Deniz çayırlarının ölü yapraklarının bile ekosistemde bir yeri olduğunu belirten Taşkın, konuşmasını şöyle sürdürdü:
"Özellikle sonbaharda, karasal ortamdaki yaprak döken ağaçlar nasıl yapraklarını döküyorsa deniz çayırlarının bir kısmı da yine yapraklarını döküyor ve bu yapraklar kıyıya doğru taşınıyor. Yapraklar deniz içerisinde yeşil görünürken güneşten ve zaman içerisinde klorofillerini kaybetmesinden dolayı kahverengimsi renk tonlarına dönüşüyor ve kıyıda banklar oluşturuyor. Kışın artan dalga, rüzgar ve akıntılardan dolayı kıyı yapısının bozulmasını bu banklar engeller. Aynı zamanda birçok omurgasız canlı türü de bu ölü yapraklar arasında yaşam imkanı sağlar. Bu nedenle canlı olanları nasıl faydalıysa ölmüş yaprakları da kıyısal alanı koruma ve buradaki canlıların yaşam alanlarına bir habitat oluşturma açısından önemli. Aslında bunları hiçbir şekilde kıyıdan toplamamak gerekiyor."

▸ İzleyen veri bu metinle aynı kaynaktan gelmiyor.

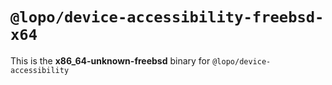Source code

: # `@lopo/device-accessibility-freebsd-x64`

This is the **x86_64-unknown-freebsd** binary for `@lopo/device-accessibility`
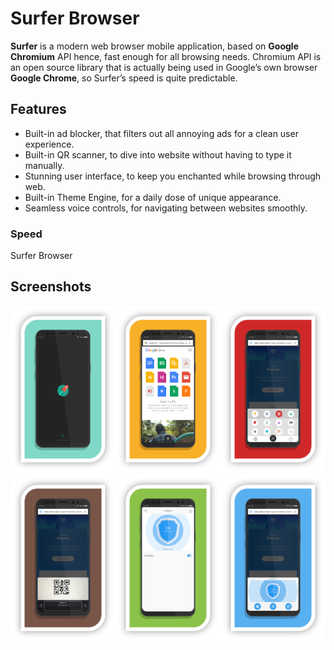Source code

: # Surfer Browser
**Surfer** is a modern web browser mobile application, based on **Google Chromium** API hence, fast enough for all browsing needs. Chromium API is an open source library that is actually being used in Google’s own browser **Google Chrome**, so Surfer’s speed is quite predictable.

## Features
-	Built-in ad blocker, that filters out all annoying ads for a clean user experience.
-	Built-in QR scanner, to dive into website without having to type it manually.
-	Stunning user interface, to keep you enchanted while browsing through web.
-	Built-in Theme Engine, for a daily dose of unique appearance.
-	Seamless voice controls, for navigating between websites smoothly.

### Speed
Surfer Browser

## Screenshots
<img src="screenshots/sp.png" width="33.3333%"><img src="screenshots/ho.png" width="33.3333%"><img src="screenshots/me.png" width="33.3333%"><img src="screenshots/q.png" width="33.3333%"><img src="screenshots/ad_f.png" width="33.3333%"><img src="screenshots/ad_m.png" width="33.3333%">

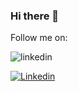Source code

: ### Hi there 👋

<!--
**psave/psave** is a ✨ _special_ ✨ repository because its `README.md` (this file) appears on your GitHub profile.

Here are some ideas to get you started:

- 🔭 I’m currently working on ...
- 🌱 I’m currently learning ...
- 👯 I’m looking to collaborate on ...
- 🤔 I’m looking for help with ...
- 💬 Ask me about ...
- 📫 How to reach me: ...
- 😄 Pronouns: ...
- ⚡ Fun fact: ...
-->

Follow me on:

![linkedin](https://img.shields.io/badge/linkedin-0077b5?style=for-the-badge&logo=linkedin&logoColor=white)

<a href="https://twitter.com/PaulWSave">
<![twitter](https://img.shields.io/badge/twitter-1DA1F2?style=for-the-badge&logo=twitter&logoColor=white)>
</a>

[![Linkedin](https://i.stack.imgur.com/gVE0j.png)](www.linkedin.com/comm/mynetwork/discovery-see-all?usecase=PEOPLE_FOLLOWS&followMember=paulsave)
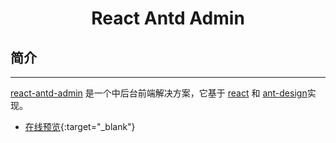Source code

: <h1 align="center">React Antd Admin</h1>

## 简介

---

[react-antd-admin](https://github.com/libin-w/react-antd-admin) 是一个中后台前端解决方案，它基于 [react](https://github.com/facebook/react) 和 [ant-design](https://github.com/ant-design/ant-design)实现。

- [在线预览](https://libin-w.github.io/react-antd-admin){:target="_blank"}
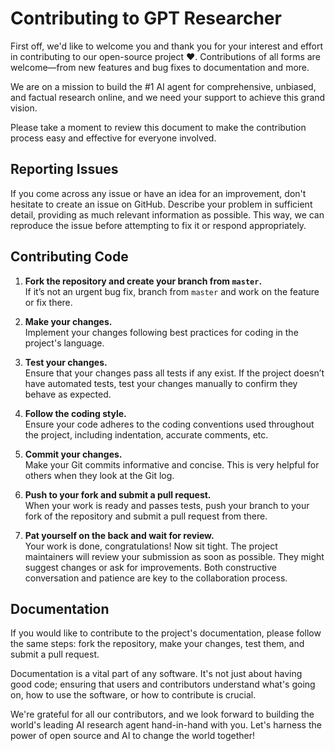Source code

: # Contributing to GPT Researcher

First off, we'd like to welcome you and thank you for your interest and effort in contributing to our open-source project ❤️. Contributions of all forms are welcome—from new features and bug fixes to documentation and more.

We are on a mission to build the #1 AI agent for comprehensive, unbiased, and factual research online, and we need your support to achieve this grand vision.

Please take a moment to review this document to make the contribution process easy and effective for everyone involved.

## Reporting Issues

If you come across any issue or have an idea for an improvement, don't hesitate to create an issue on GitHub. Describe your problem in sufficient detail, providing as much relevant information as possible. This way, we can reproduce the issue before attempting to fix it or respond appropriately.

## Contributing Code

1. **Fork the repository and create your branch from `master`.**  
   If it’s not an urgent bug fix, branch from `master` and work on the feature or fix there.

2. **Make your changes.**  
   Implement your changes following best practices for coding in the project's language.

3. **Test your changes.**  
   Ensure that your changes pass all tests if any exist. If the project doesn’t have automated tests, test your changes manually to confirm they behave as expected.

4. **Follow the coding style.**  
   Ensure your code adheres to the coding conventions used throughout the project, including indentation, accurate comments, etc.

5. **Commit your changes.**  
   Make your Git commits informative and concise. This is very helpful for others when they look at the Git log.

6. **Push to your fork and submit a pull request.**  
   When your work is ready and passes tests, push your branch to your fork of the repository and submit a pull request from there.

7. **Pat yourself on the back and wait for review.**  
   Your work is done, congratulations! Now sit tight. The project maintainers will review your submission as soon as possible. They might suggest changes or ask for improvements. Both constructive conversation and patience are key to the collaboration process.

## Documentation

If you would like to contribute to the project's documentation, please follow the same steps: fork the repository, make your changes, test them, and submit a pull request.

Documentation is a vital part of any software. It's not just about having good code; ensuring that users and contributors understand what's going on, how to use the software, or how to contribute is crucial.

We're grateful for all our contributors, and we look forward to building the world's leading AI research agent hand-in-hand with you. Let's harness the power of open source and AI to change the world together!
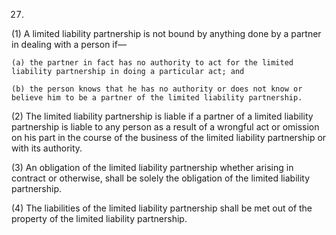 27.
(1) A limited liability partnership is not bound by anything done by a partner in dealing with a person if—

    (a)	the partner in fact has no authority to act for the limited liability partnership in doing a particular act; and

    (b)	the person knows that he has no authority or does not know or believe him to be a partner of the limited liability partnership.

(2) The limited liability partnership is liable if a partner of a limited liability partnership is liable to any person as a result of a wrongful act or omission on his part in the course of the business of the limited liability partnership or with its authority.

(3) An obligation of the limited liability partnership whether arising in contract or otherwise, shall be solely the obligation of the limited liability partnership.

(4) The liabilities of the limited liability partnership shall be met out of the property of the limited liability partnership.
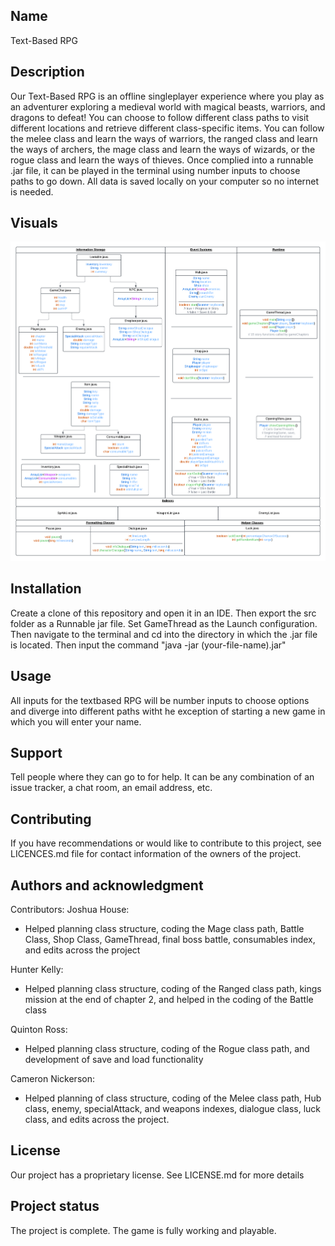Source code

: ## Name
Text-Based RPG

## Description
Our Text-Based RPG is an offline singleplayer experience where you play as an adventurer exploring a medieval world with magical beasts, warriors, and dragons to defeat! You can choose to follow different class paths to visit different locations and retrieve different class-specific items. You can follow the melee class and learn the ways of warriors, the ranged class and learn the ways of archers, the mage class and learn the ways of wizards, or the rogue class and learn the ways of thieves. Once complied into a runnable .jar file, it can be played in the terminal using number inputs to choose paths to go down. All data is saved locally on your computer so no internet is needed. 

## Visuals
![Class Structure Graph](https://github.com/JoshHouse/TextBasedRPG/blob/main/TextBasedRPG_Graph.png)

## Installation
Create a clone of this repository and open it in an IDE. Then export the src folder as a Runnable jar file. Set GameThread as the Launch configuration. Then navigate to the terminal and cd into the directory in which the .jar file is located. Then input the command "java -jar (your-file-name).jar"

## Usage
All inputs for the textbased RPG will be number inputs to choose options and diverge into different paths witht he exception of starting a new game in which you will enter your name.

## Support
Tell people where they can go to for help. It can be any combination of an issue tracker, a chat room, an email address, etc.

## Contributing
If you have recommendations or would like to contribute to this project, see LICENCES.md file for contact information of the owners of the project.

## Authors and acknowledgment
Contributors:
Joshua House:
* Helped planning class structure, coding the Mage class path, Battle Class, Shop Class, GameThread, final boss battle, consumables index, and edits across the project

Hunter Kelly:
* Helped planning class structure, coding of the Ranged class path, kings mission at the end of chapter 2, and helped in the coding of the Battle class

Quinton Ross:
* Helped planning class structure, coding of the Rogue class path, and development of save and load functionality

Cameron Nickerson:
* Helped planning of class structure, coding of the Melee class path, Hub class, enemy, specialAttack, and weapons indexes, dialogue class, luck class, and edits across the project. 

## License
Our project has a proprietary license. See LICENSE.md for more details

## Project status
The project is complete. The game is fully working and playable.

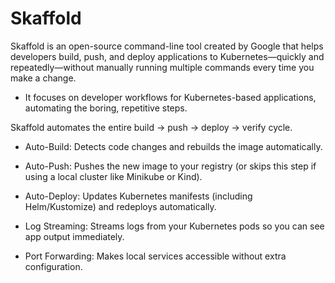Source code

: # Skaffold 
Skaffold is an open-source command-line tool created by Google that helps developers build, push, and deploy applications to Kubernetes—quickly and repeatedly—without manually running multiple commands every time you make a change.

- It focuses on developer workflows for Kubernetes-based applications, automating the boring, repetitive steps.

Skaffold automates the entire build → push → deploy → verify cycle.

- Auto-Build: Detects code changes and rebuilds the image automatically.

- Auto-Push: Pushes the new image to your registry (or skips this step if using a local cluster like Minikube or Kind).

- Auto-Deploy: Updates Kubernetes manifests (including Helm/Kustomize) and redeploys automatically.

- Log Streaming: Streams logs from your Kubernetes pods so you can see app output immediately.

- Port Forwarding: Makes local services accessible without extra configuration.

- "Karasal ortamda ormanlık alanlar ne ise denizel ortamda da deniz çayırları odur"
Deniz çayırlarını korumak için evsel ve endüstriyel faaliyetler ile tarım ve hayvancılığın kontrollü bir şekilde yapılması ve bu faaliyetler sonucunda oluşan kirliliğin denizlere verilmemesi gerektiğinin altını çizen Taşkın, "Balıkçılık faaliyetlerinin 40-45 metre derinliğin altına çekilmesi, ekolojik çapa faaliyetlerinin yapılması gerekiyor. Günübirlik yatlar ya da çok zamanlı yatlar için yapılan liman marinalarının bu çayırların üzerine inşa edilmemesi, kıyı düzenlemesi ve yapılaşmasının dikkatli bir şekilde yapılması önem taşıyor." sözlerini sarf etti.
Deniz çayırları ne kadar çok alan kaplarsa balık popülasyonlarında da o kadar artış olacağı tespitini paylaşan Taşkın, sözlerini, "Karasal ortamda ormanlık alanlar ne ise denizel ortamda da deniz çayırları odur. Karasal ortamın ormanları denizel ortamın ormanlarıyla aynı işlevi gösterir." diyerek tamamladı.